# Sailboats and the Great Circle Loop



## omaho5 (Jun 5, 2008)

I wanted to find someone or some info on Using a sailboat to do this cruise.
I rrealize that not MUCH actual sailing is done on the rivers/canals.
How about those parts on the Great Lakes ?
There is an Org that only blogs about the Loop.
However not much info on sailing and sailboats.


----------



## Cruisingdad (Jul 21, 2006)

Just drop your mast where it is low clearance. Sail the rest of the way. Seems like my dad's Tayana 42 came down from the lakes that way... mast was shipped seperate though IIRC, not put on the boat. He then stepped it in Pensacola and sailed across the gulf to SW FL.

Brian


----------



## cb32863 (Oct 5, 2009)

IIRC You can sail the entire great lakes without dropping your mast. There is thread here that discusses getting through to the Atlantic via the great lakes. Though you are going pretty far north at that point..... not sure your preferences on that.


----------



## PorFin (Sep 10, 2007)

Omaho,

We've done the loop in our Vagabond 39. You'll need to drop the mast to go through the Erie Canal.

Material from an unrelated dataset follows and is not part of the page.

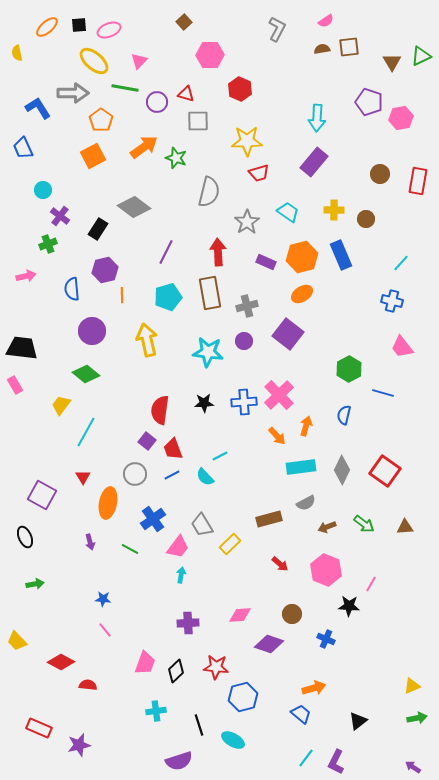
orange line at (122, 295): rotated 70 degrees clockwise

You'll also need the mast down to get off of Lake Michigan at Chicago (either downtown or through the Cal-Sag).

Depending on your mast height, you may want to leave it down until you get all the way down the inland rivers and restep it in/around Mobile. 

I'd be happy to field questions. 

We had a running discussion over on Anything Sailing this summer on various topics related to our passage -- you might want to search there as well.


----------